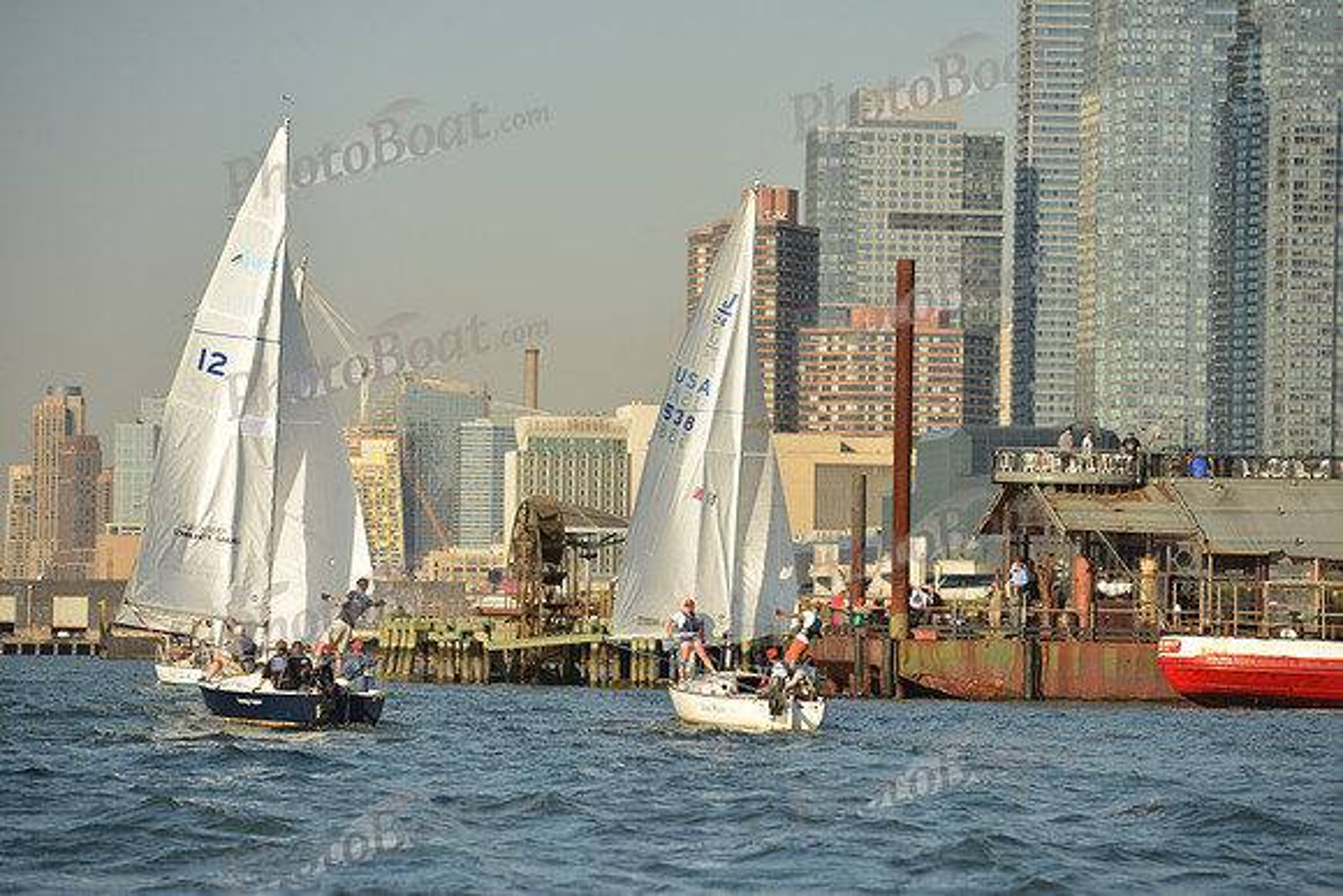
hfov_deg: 14.7
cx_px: 672
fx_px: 5224
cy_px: 448
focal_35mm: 140
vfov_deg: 9.8
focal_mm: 140
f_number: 5.6
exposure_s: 1/1250
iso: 400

.....

▶ INSTRUCTION:
Give back the listing unchanged. Strip out the pictures.

▶ EXPECTED ANSWER:
hfov_deg: 14.7
cx_px: 672
fx_px: 5224
cy_px: 448
focal_35mm: 140
vfov_deg: 9.8
focal_mm: 140
f_number: 5.6
exposure_s: 1/1250
iso: 400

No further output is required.